I've been walking at night and had somebody walking too close to me, and my heart began to race because I don't know what's going to happen. I’ve seen police cars driving by, and I know I haven't done anything, but my heart stops, because I don't know, if it's somebody who has ill intentions or is going to harm me.

I think all of us need to just take the time, just as President Steenkamp said, take the time to check in on persons who you know who have been impacted, but also take that time to learn a bit more. It will always go back to learning and equipping yourself with the resources that you need to assist the community.

You can't just get up and say, okay, there's a movement and I want to be a part of it because it's hip and trendy. That's not what it is. We're talking about people's lives, and you have to be committed to the cause, you have to want to be a part of it, and you have to want to learn more. Be proactive and not reactive.

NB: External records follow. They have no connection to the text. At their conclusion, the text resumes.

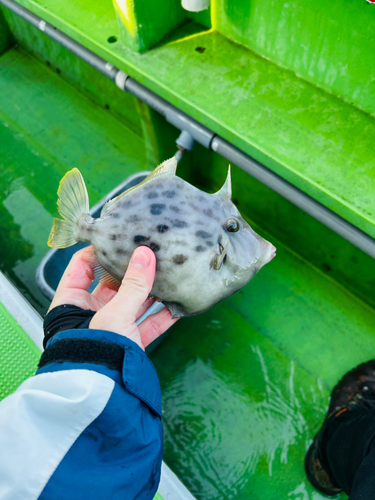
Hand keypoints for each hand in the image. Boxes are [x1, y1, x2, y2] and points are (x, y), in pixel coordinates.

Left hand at [49, 246, 177, 349]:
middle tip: (151, 252)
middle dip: (133, 270)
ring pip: (134, 302)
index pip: (82, 267)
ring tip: (169, 273)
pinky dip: (162, 315)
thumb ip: (133, 284)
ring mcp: (112, 328)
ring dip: (151, 291)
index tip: (120, 237)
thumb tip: (146, 253)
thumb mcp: (115, 313)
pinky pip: (148, 324)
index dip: (99, 250)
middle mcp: (91, 313)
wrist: (104, 396)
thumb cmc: (96, 351)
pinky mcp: (130, 342)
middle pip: (113, 283)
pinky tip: (177, 303)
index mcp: (73, 302)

There are likely persons around you who are different than you, who are suffering silently, take the time to see how you can assist them and just learn more. Don't wait until people are dying and the police are arresting thousands of people. Injustices happen to a lot of us who are deemed the "marginalized" or "underrepresented populations." Even I want to learn more about how I can help the Indigenous and other communities as well.

This is why I see the value in all these committees that I am on. It's an opportunity to learn as you can never have too much knowledge, and I always say knowledge is power. I've been hearing that since I was a kid. And I see the value in those three words, it’s a very short phrase, but it's very powerful.

Knowledge really is power and not just by going to school and learning in a classroom. Informal education as well is just as important and that's what I'm trying to capitalize on right now, before I go back and maybe get a PhD!

For me this all ties back into equity and inclusion, two things I’m committed to learning more about and I hope others are too.